Есть особое очарование Латинской Америки. Это пальмы, это знойные пляжи и тропические леса. Это португальско-индейские наречия, это невероятно красивые женщины и темпераментные азартные мужчины. Это солёные ветры Атлантики и высокогорные плато Анд. Здесь нет исламской аскезы или африканского колорита, но всем властвует неуёмное жизнелюбие, которое всегда необходимо соседствует с насилием и жестокостью.
Вот такой сложный клубок ощущений и старается передать Апдайк в своём страстном романе:"Где-то совсем рядом раздавалось чье-то тихое сопение — а может, это был хор нескольких дышавших в такт легких, — и мать Тристана вдруг запела бессвязно, тихо, заунывно, и песня ее становилась то громче, то тише, но никак не кончалась. Звук этот не был неприятным, он сливался с бормотанием, проникавшим в хижину сквозь ее невидимые стены; с обрывками разговоров и топотом шагов ниже по склону, с шумом ночного Рио и ритмичными звуками самбы, доносившимися то из города у подножия горы, то откуда-то сверху, как будто сами ангелы веселились в предвкушении карнавала."

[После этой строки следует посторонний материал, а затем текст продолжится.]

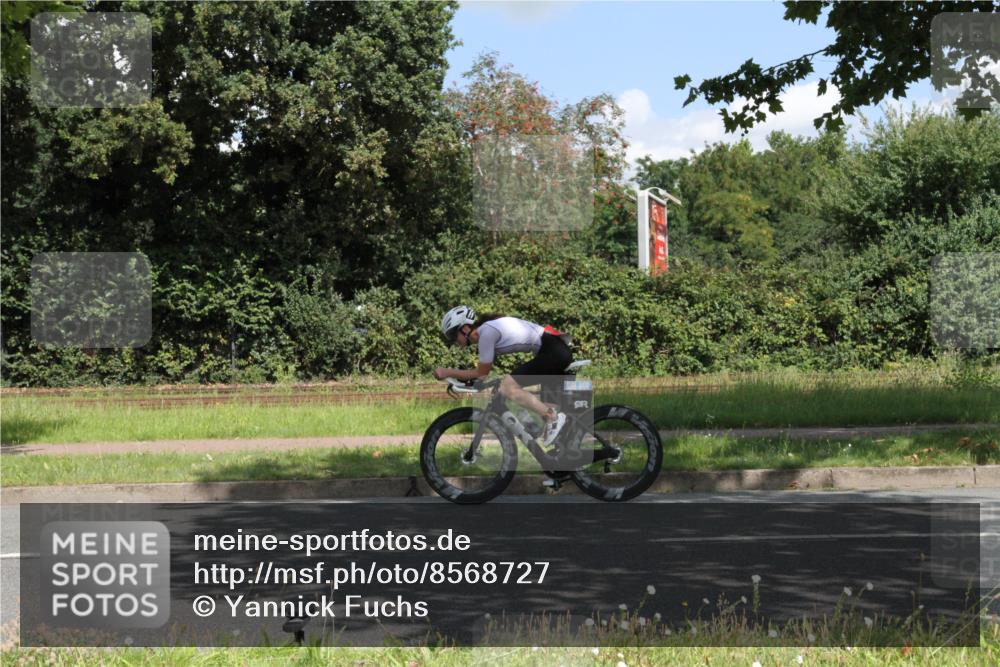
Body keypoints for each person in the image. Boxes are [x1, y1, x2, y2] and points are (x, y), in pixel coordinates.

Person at [434, 305, 571, 446]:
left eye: (452, 335)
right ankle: (563, 454)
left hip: (553, 351)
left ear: (464, 329)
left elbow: (481, 374)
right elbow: (480, 376)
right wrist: (458, 382)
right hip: (553, 350)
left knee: (507, 387)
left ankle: (551, 417)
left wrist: (447, 372)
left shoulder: (486, 333)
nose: (453, 341)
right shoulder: (487, 330)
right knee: (543, 412)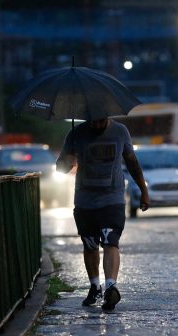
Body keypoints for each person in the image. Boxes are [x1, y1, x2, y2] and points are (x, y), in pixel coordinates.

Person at [56, 117, 149, 311]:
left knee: (110, 241)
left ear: (107, 116)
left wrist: (143, 190)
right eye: (93, 122)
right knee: (90, 245)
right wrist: (68, 161)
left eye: (100, 121)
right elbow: (60, 168)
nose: (97, 125)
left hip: (112, 200)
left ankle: (110, 287)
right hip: (84, 201)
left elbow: (132, 162)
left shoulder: (120, 131)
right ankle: (94, 285)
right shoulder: (75, 134)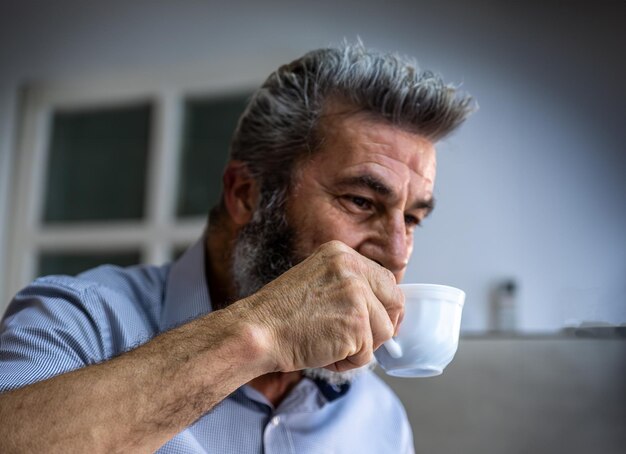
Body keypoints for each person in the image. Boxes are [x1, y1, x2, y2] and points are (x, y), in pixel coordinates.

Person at [0, 42, 474, 452]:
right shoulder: (77, 322)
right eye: (360, 201)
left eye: (412, 218)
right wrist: (262, 332)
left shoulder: (380, 418)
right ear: (247, 194)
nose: (396, 254)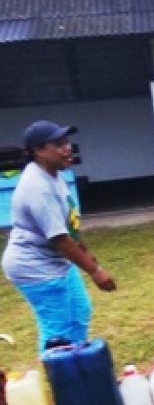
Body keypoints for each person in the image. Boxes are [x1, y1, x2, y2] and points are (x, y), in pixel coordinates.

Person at [2, 121, 116, 350]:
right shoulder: (38, 187)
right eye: (58, 144)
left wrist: (90, 257)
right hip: (33, 266)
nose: (67, 149)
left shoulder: (54, 176)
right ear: (38, 151)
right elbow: (60, 239)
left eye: (67, 143)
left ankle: (79, 366)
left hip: (56, 262)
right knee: (58, 332)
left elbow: (69, 228)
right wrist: (95, 271)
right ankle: (63, 377)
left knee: (79, 311)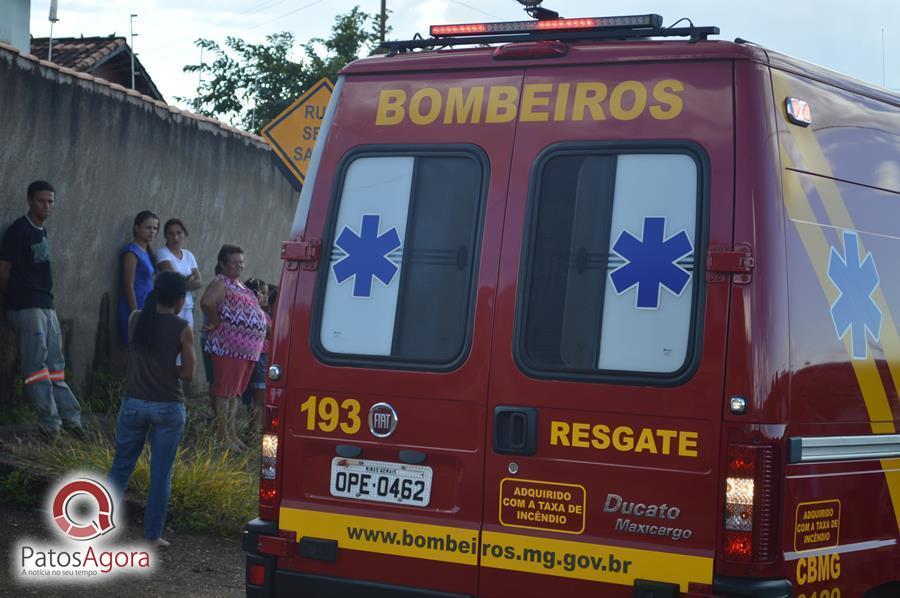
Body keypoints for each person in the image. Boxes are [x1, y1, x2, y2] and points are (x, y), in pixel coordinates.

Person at [108, 271, 195, 548]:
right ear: (180, 300)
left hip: (133, 403)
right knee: (161, 474)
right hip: (168, 407)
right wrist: (170, 369)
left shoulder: (136, 319)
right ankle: (152, 536)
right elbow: (189, 373)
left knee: (121, 467)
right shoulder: (182, 326)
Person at [0, 181, 84, 439]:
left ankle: (72, 421)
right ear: (30, 201)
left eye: (50, 201)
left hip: (46, 305)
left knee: (56, 367)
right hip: (26, 306)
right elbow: (4, 268)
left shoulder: (41, 231)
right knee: (36, 366)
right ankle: (50, 425)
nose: (46, 206)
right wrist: (10, 301)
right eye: (41, 201)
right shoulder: (19, 230)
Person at [200, 245, 266, 450]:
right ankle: (222, 436)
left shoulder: (240, 286)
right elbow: (207, 302)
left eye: (241, 262)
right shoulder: (221, 282)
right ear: (222, 264)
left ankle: (231, 433)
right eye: (234, 262)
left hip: (245, 352)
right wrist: (217, 322)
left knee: (234, 394)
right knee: (224, 393)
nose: (239, 266)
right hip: (228, 348)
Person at [117, 211, 159, 345]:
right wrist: (135, 314)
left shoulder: (147, 252)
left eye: (155, 228)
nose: (152, 231)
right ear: (137, 228)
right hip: (134, 309)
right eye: (148, 227)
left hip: (147, 308)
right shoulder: (131, 252)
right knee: (135, 352)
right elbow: (128, 285)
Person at [155, 218, 202, 329]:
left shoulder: (188, 255)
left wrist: (182, 282)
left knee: (186, 342)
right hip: (170, 307)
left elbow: (199, 282)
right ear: (165, 236)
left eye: (179, 233)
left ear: (184, 234)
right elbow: (174, 282)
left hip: (188, 306)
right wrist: (189, 280)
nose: (175, 237)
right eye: (170, 233)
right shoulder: (162, 253)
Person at [240, 279, 272, 426]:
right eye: (263, 294)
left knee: (256, 398)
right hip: (261, 356)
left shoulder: (258, 312)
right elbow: (270, 332)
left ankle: (254, 427)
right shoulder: (258, 313)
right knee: (259, 398)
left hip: (257, 356)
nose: (266, 297)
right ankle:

"Установочная" проза - нечто гораздо более специфическое. Я бы даже сказал интеллектуальное. Целью автора в данном случае является созидание определённой мировоззренческой позиции, с которой читателю затем предлагается смотреть на жизнь. То есть автор не делится с читателем настроением, а старается на время привить ему определённый склад личности. К шее читателя пришивается чужая голова. Согласитесь, делиться эмоциями легче, чем менять голову.
В качестве примера можно взять текст Мамлеева "Шатуны". Когда читаешь такую прозу, мир как будто смазывается, переходит в иное агрегатное состояние.
Кстати, умение и желание писать "установочную" прозу говорит о природной склонности к размышлениям, переросшей в привычку ещё на стадии формирования личности (т.е. в подростковом возрасте).
"Извицкий между тем продолжал медленно подходить к постели, с тем же, даже большим желанием. «Что он там ищет? — подумала Анна, — ведь меня там нет». Ей стало не по себе: что можно искать на пустом месте. Извицкий вдруг очутился прямо над кроватью; под одеялом что-то двигалось; он со страстью и надеждой резко откинул одеяло... И Анна увидела: пустоту, но только извивающуюся. На постели ничего не было и в то же время эта пустота дергалась, притом очень сладострастно; от этого-то и шевелилось одеяло. Анне показалось, что Извицкий погано и понимающе улыбнулся этой пустоте. Что было дальше, непонятно, ибо в этот момент Анна стала просыпаться. Медленно возвращалась к себе. Отсутствие себя во время сна переносилось угрожающе тяжело, тяжелее любых фобий, особенно по последствиям; душа точно охолодилась.
Чуть опомнившись, она встала с постели. В окне была ночь. Звезды, мерцающие во тьме, вдруг заговорили и Анне почудилось, что это — ожившие, разбросанные по миру, голоса всех идиотов, тоскующих на земле..."




Почему обычно не получаются рассказы содержания?


Потому что авторы, разрабатывая центральную идею, (а любой рассказ содержания автор всегда начинает с разработки центральной идеи) останавливаются на полпути, не доходя до сути затеянных изысканий. Не сносят форму и содержание.